L'Union européenne a adopté jeudi de nouvelles sanctions visant la Crimée, juste avant un sommet de l'UE consacré à l'avenir des relations avec la Russie, plongée dans une crise financière sans précédent.

Les chefs d'État et de gouvernement devaient aussi donner leur aval au plan d'investissement de 315 milliards d'euros annoncé fin novembre par Jean-Claude Juncker, président de la Commission depuis un mois et demi.

Les sanctions sur la Crimée avaient été décidées il y a un mois. Elles élargissent un précédent train de mesures spécifiques à la péninsule ukrainienne annexée par la Russie en mars. Mais aucune nouvelle sanction ne devait être décidée contre la Russie lors du sommet.

La chancelière allemande, Angela Merkel, principale interlocutrice européenne du président russe, Vladimir Poutine, a assuré jeudi que l'Europe cherchait le dialogue avec Moscou et que l'objectif était «la coopération européenne en matière de sécurité avec la Russie, pas contre la Russie». Mais elle a rappelé que «l'objectif» demeure «une Ukraine souveraine et territorialement unie» et que, «jusqu'à ce que cet objectif soit atteint (...) les sanctions demeurent inévitables».

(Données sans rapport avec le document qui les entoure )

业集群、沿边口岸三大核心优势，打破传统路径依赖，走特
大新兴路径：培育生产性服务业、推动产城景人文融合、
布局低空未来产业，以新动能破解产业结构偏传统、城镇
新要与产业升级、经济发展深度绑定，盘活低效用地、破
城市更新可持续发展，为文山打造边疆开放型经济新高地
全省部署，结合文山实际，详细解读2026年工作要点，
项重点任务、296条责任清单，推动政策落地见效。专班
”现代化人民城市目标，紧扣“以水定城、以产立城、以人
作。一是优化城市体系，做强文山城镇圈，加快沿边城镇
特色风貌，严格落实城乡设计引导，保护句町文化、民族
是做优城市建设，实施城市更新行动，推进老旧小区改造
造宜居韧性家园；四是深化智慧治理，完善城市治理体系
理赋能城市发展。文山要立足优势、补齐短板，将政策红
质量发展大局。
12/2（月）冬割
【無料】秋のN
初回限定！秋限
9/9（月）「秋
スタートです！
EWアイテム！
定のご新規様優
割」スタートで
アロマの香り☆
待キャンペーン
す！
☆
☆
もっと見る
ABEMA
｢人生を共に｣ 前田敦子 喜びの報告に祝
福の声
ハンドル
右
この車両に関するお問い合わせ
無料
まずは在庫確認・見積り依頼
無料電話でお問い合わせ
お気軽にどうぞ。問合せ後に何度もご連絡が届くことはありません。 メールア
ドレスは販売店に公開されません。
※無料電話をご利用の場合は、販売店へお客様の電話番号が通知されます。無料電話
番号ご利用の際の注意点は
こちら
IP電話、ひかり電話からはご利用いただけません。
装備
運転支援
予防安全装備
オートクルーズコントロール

Les dirigeants européens se retrouvent à Bruxelles en plein chaos financier en Russie, conséquence des sanctions économiques décrétées par les Occidentaux. M. Poutine a promis aux Russes jeudi une sortie de cette crise dans les deux ans et accusé les Occidentaux de se comporter en «empire» dictant la marche à suivre à ses «vassaux».

Le nouveau président du Conseil européen, Donald Tusk, a programmé dès son premier sommet un débat sur la «stratégie» à adopter vis-à-vis de Moscou. Il fut pendant sept ans premier ministre de Pologne, un des pays les plus engagés dans la réaction européenne au conflit en Ukraine. Cette crise «reste un sujet de grave préoccupation et (...) il est important que nous envoyions un message politique clair», a demandé M. Tusk.

«Money, money»

Les 28 doivent notamment réfléchir à la suite à donner l'an prochain aux lourdes sanctions décidées cet été, qui arriveront à échéance en juin 2015. «Tout le monde est d'accord pour dire que les sanctions ont un impact, mais elles ne sont pas une fin en soi», estime une source européenne en soulignant que la Russie n'a pas modifié d'un iota sa politique en Ukraine.

L'UE, qui a déjà déboursé 1,6 milliard d'euros pour l'Ukraine, réaffirmera qu'elle est prête à faire plus, mais en échange de la mise en oeuvre de réformes. Faute d'être invité au sommet comme il le voulait, le président ukrainien, Petro Porochenko, a décidé de bouder Bruxelles.

L'autre gros sujet sur la table sera le plan d'investissement de la Commission pour la relance de la croissance, qui provoque un début de bras de fer entre Bruxelles et les capitales européennes. À la veille du sommet, Jean-Claude Juncker a lancé un appel aux chefs d'État et de gouvernement pour qu'ils «mettent la main au portefeuille» et abondent le fonds de garantie qui doit être mis en place dans les prochains mois avec de l'argent européen.

«Plusieurs États ont manifesté un intérêt potentiel. J'attends maintenant des propositions concrètes et pas seulement 'paroles, paroles'. J'ai besoin de «money, money», d'argent sonnant et trébuchant», a-t-il déclaré sans ambages.

Mais les 28 en sont encore loin. Ils veulent d'abord savoir comment fonctionnera le programme, pour quels projets et avec quels retours pour leurs pays. «Je ne pense pas que demain ou après-demain, les Etats prendront une décision sur une participation», a indiqué mercredi une source gouvernementale allemande. «Ce ne sera pas une conférence des donateurs», résume une source française, tout en laissant la porte ouverte à de telles contributions nationales, «dans une deuxième étape».

Donald Tusk veut manifestement instaurer un nouveau style. Les conclusions seront nettement plus courtes qu'auparavant, de même que les débats, qu'il ne veut pas voir s'éterniser au-delà de minuit. Si tous les sujets sont bouclés, la réunion prévue sur deux jours pourrait même se terminer dès jeudi soir, une première.